Accordingly, the order granting a new trial must be set aside, and the judgments resulting from the second trial must be vacated. See 11 Wright & Miller, Federal Practice and Procedure Section 28.18, at 115 (1973). However, the plaintiffs have not argued that they are entitled to the verdicts originally entered and the judgments entered thereon; rather, they request that the verdicts be reduced in accordance with their "acceptance" filed in the Superior Court to provide a total satisfaction of $30,000. Such reduction will require an apportionment of damages by the trial judge between Carzis for loss of his building and the corporate plaintiff for loss of the contents.

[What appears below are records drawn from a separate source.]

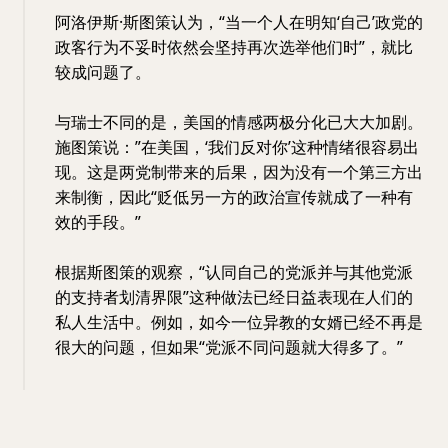
阿洛伊斯·斯图策认为，“当一个人在明知‘自己’政党的
政客行为不妥时依然会坚持再次选举他们时”，就比
较成问题了。
与瑞士不同的是，美国的情感两极分化已大大加剧。
施图策说：”在美国，‘我们反对你’这种情绪很容易出
现。这是两党制带来的后果，因为没有一个第三方出
来制衡，因此“贬低另一方的政治宣传就成了一种有
效的手段。”
根据斯图策的观察，“认同自己的党派并与其他党派
的支持者划清界限”这种做法已经日益表现在人们的
私人生活中。例如，如今一位异教的女婿已经不再是
很大的问题，但如果“党派不同问题就大得多了。”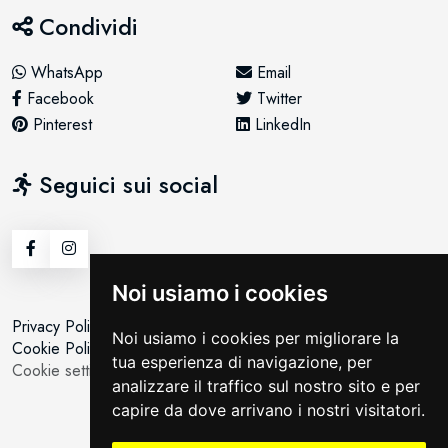
Condividi
WhatsApp
Email
Facebook
Twitter
Pinterest
LinkedIn
Seguici sui social
Noi usiamo i cookies
Privacy Policy
Noi usiamo i cookies per migliorare la
Cookie Policy
tua esperienza di navigazione, per
Cookie setting
analizzare il traffico sul nostro sito e per
capire da dove arrivano i nostri visitatori.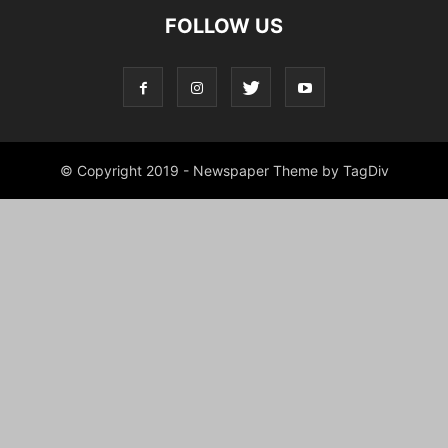
FOLLOW US
© Copyright 2019 - Newspaper Theme by TagDiv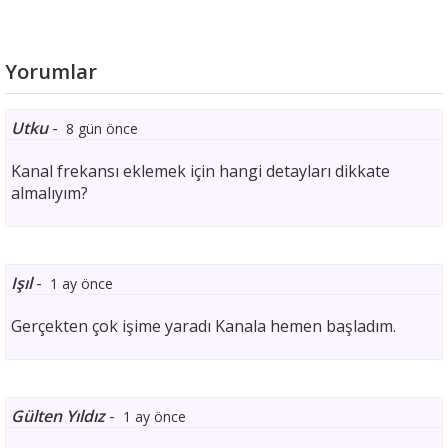
Yorumlar
Utku
-
8 gün önce
Kanal frekansı eklemek için hangi detayları dikkate
almalıyım?
Işıl
-
1 ay önce
Gerçekten çok işime yaradı Kanala hemen başladım.
Gülten Yıldız
-
1 ay önce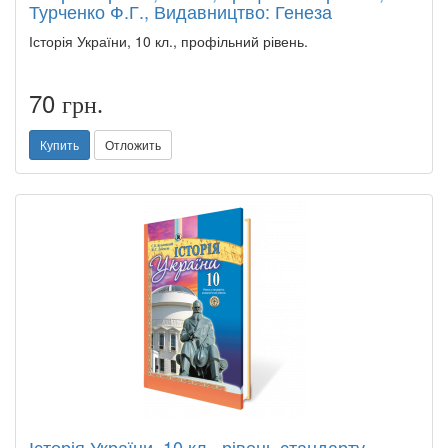
Турченко Ф.Г., Видавництво: Генеза
Історія України, 10 кл., профільний рівень.
70
грн.
Купить
Отложить
Історія України, 10 кл., рівень стандарту,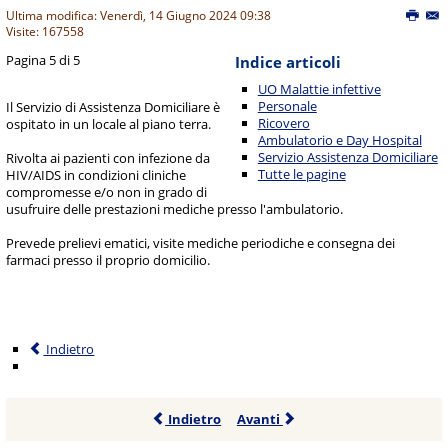
Ultima modifica: Venerdì, 14 Giugno 2024 09:38
Visite: 167558
Pagina 5 di 5
Indice articoli
UO Malattie infettive
Personale
Il Servizio di Assistenza Domiciliare è
Ricovero
ospitato in un locale al piano terra.
Ambulatorio e Day Hospital
Servizio Assistenza Domiciliare
Rivolta ai pazienti con infezione da
Tutte le pagine
HIV/AIDS in condizioni cliniche
compromesse e/o non in grado di
usufruire delle prestazioni mediche presso l'ambulatorio.
Prevede prelievi ematici, visite mediche periodiche e consegna dei
farmaci presso il proprio domicilio.
Indietro
Indietro
Avanti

We see no difficulty in such an apportionment in this case, particularly since the plaintiffs have been willing to accept whatever apportionment the trial judge may make, and the defendants cannot be prejudiced by whatever apportionment is made. Nicklas v. New Bedford, 250 Mass. at 474. See Colangeli v. Construction Serv. Co., 353 Mass. 527 , 531 (1968); Raunela v. Hertz Corp., 361 Mass. at 347. See also Davidson v. Robie, 345 Mass. 333 , 342 (1963). The case is therefore remanded to the Superior Court for further proceedings and the entry of new judgments in accordance with this opinion.

So ordered.


[Note 1] This action (counts 3 and 6) was also brought against Anthony J. Moneikis, an employee of the agency, but a verdict was directed in his favor at the first trial of this case. The directed verdict in favor of Moneikis is not an issue before this court.

[Note 2] The questioning ended as follows:

THE JUDGE: "And just to conclude, the jury verdict was intended to award $30,000 for all the losses that both plaintiffs claimed against the defendants in this case?"

FOREMAN OF THE JURY: "That is correct, your Honor."